Apontamentos sobre o tratamento penal dos crimes digitais no Brasil

Thabata Filizola Costa, Advogado
há 4 anos

O avanço da tecnologia, especialmente dos meios de comunicação, modificou profundamente as relações sociais. O encurtamento de distâncias e a abertura de novas oportunidades de negócios são alguns dos muitos benefícios alcançados por meio da evolução e consolidação da “Era Digital”. Não obstante, é forçoso reconhecer que os meios digitais favoreceram também o surgimento de condutas lesivas e a sofisticação de crimes já tipificados, aumentando as exigências de segurança, de sigilo e de privacidade.

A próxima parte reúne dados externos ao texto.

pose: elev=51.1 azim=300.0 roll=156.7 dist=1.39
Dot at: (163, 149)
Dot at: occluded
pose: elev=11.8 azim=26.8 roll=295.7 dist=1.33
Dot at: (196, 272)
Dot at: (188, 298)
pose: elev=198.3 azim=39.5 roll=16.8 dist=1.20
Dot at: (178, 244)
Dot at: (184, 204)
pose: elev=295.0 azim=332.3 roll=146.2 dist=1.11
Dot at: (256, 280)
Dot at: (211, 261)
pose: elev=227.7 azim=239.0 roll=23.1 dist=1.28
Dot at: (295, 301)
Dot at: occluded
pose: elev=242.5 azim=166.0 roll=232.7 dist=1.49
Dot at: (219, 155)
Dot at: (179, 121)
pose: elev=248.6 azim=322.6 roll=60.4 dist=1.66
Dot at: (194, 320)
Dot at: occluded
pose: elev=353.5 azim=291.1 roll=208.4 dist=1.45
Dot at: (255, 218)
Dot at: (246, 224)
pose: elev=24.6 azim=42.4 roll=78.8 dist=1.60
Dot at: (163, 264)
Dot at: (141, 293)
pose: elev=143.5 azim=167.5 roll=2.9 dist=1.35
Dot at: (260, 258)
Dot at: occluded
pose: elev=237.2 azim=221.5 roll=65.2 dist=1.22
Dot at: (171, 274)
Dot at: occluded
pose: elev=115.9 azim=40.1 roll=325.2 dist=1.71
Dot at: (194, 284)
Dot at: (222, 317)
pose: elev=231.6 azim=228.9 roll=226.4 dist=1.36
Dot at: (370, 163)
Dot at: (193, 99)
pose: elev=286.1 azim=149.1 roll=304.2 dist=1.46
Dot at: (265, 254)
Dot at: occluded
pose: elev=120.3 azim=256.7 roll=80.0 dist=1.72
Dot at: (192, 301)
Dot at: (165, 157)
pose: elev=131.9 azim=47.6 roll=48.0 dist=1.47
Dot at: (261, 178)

Nesse norte, assevera Crespo (s. D.):

Com tal assertiva, nota-se que o ciberespaço é campo para o cometimento de delitos que já são tipificados no ordenamento jurídico pátrio, mas, além disso, pode abarcar condutas ainda não incriminadas, mas altamente danosas. Isso por conta da sua vulnerabilidade intrínseca […] (CRESPO, s. D., s. P.).

A nomenclatura "crimes digitais" é utilizada em referência a duas espécies de delitos digitais: os crimes próprios e os impróprios. Segundo Vianna (2003), os crimes digitais próprios - também chamados "risco informático" - são aqueles em que o bem jurídico protegido é a inviolabilidade dos dados ou das informações. Assim, o componente "digital" está no bem protegido. Como exemplo, cita-se a invasão de dispositivos informáticos, o hacking (art. 154-A, do Código Penal).

Já os crimes digitais impróprios são aqueles em que a tecnologia é o meio utilizado para o crime. O bem jurídico atingido pode ser a intimidade, a honra, a vida, o patrimônio, etc. Um exemplo é o estelionato mediante phishing3 (art. 171, § 2º, VII).

Percebe-se, portanto, que a análise do tratamento penal dos crimes digitais no Brasil depende do quê se entende por crime digital. Se considerarmos os crimes próprios, verifica-se uma proteção constitucional aos dados e às informações, nos termos do inciso XII, do art. 5º, da CR88 (grifos nossos):

Art. 5º […]

XII - e inviolável o sigilo da correspondência e das comunicações telegráficas, de dados e das comunicações telefônicas, salvo, no último caso, por ordem judicial, nas hipóteses e na forma que a lei estabelecer para fins de investigação criminal ou instrução processual penal (BRASIL, 1988).

O referido inciso está regulamentado pela Lei nº 9.296/1996, a qual tipifica o crime de interceptação de informática e a quebra de sigilo (grifos nossos):

Art. 10. Constitui crime realizar interceptação de comunicações telefônicas, de informática ou telemática, ou quebrar segredo da Justiça, sem autorização judicial ou com objetivos não autorizados em lei (BRASIL, 1996).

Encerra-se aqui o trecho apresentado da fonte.